Klarna is the cautionary counterweight here. In February 2024 the company announced its OpenAI-powered assistant had handled 2.3 million conversations in one month — two-thirds of its customer service chats — doing the work of 700 full-time agents and resolving issues in under 2 minutes instead of 11 (OpenAI). A genuine triumph for tool use at scale. But by 2025 Klarna was publicly walking some of it back and rehiring humans for the cases the system handled badly. The 90% that works is spectacular. The 10% that doesn’t is where the company learned, again, that valid is not the same as correct.
So what does tool use actually mean for a production system?
It means the function call is the easy part, and your job is everything around it: validation that catches semantically-wrong-but-schema-valid output, an architecture where the model’s actions are reversible, and an honest reliability number measured across sequences instead of single shots. That is the conclusion the evidence forces, and Honeycomb reached it before most of the industry started.

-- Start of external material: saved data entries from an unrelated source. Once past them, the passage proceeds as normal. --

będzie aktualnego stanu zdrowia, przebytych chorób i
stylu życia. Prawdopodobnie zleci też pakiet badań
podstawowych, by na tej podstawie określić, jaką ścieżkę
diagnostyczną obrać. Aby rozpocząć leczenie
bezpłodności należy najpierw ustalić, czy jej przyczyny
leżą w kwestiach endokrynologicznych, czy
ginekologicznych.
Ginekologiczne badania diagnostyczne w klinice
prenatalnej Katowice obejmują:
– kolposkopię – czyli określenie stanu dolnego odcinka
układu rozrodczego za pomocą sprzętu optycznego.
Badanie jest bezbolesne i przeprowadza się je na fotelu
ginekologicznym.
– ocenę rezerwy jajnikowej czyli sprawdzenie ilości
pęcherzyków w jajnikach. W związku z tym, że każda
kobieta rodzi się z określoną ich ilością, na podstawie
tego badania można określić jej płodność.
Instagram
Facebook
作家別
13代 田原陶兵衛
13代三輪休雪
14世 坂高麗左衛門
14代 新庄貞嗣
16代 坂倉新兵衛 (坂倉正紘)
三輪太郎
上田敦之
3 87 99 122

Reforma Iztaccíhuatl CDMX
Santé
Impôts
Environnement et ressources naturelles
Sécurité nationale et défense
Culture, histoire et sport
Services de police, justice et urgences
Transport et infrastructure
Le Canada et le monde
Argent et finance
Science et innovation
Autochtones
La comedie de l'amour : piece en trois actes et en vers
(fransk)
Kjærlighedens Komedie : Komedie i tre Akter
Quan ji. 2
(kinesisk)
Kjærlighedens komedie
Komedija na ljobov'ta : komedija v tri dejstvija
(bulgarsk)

Return, now, to that six-week sprint in 2023. The team shipped Query Assistant on time, and then did the rarest thing in this field: they published what happened next. The retrospective was not a victory lap. Free-tier adoption came in around 39%, below what they’d hoped, hurt by discoverability. Usage of the assistant dropped sharply after a user’s first week — people tried it, learned the query language it had taught them, and graduated to writing queries by hand. The feature’s deepest success was, quietly, to make itself less necessary. Honeycomb reported all of this openly, including where it underperformed, and kept the feature in production at an API cost of roughly $100k a year — trivial against the value, but only because the system around the model absorbed the model’s failures.
The engineer who sat down in March 2023 thought the hard problem was getting the model to emit the right function call. That was never the hard problem. The hard problem — the one that separates a demo from a system people trust with real money and real telemetry — is designing for a component that will be confidently, validly, schema-perfectly wrong a meaningful fraction of the time, and making sure that when it is, nothing breaks that you can’t undo. The function call is where the work appears to be. It is not where the work is.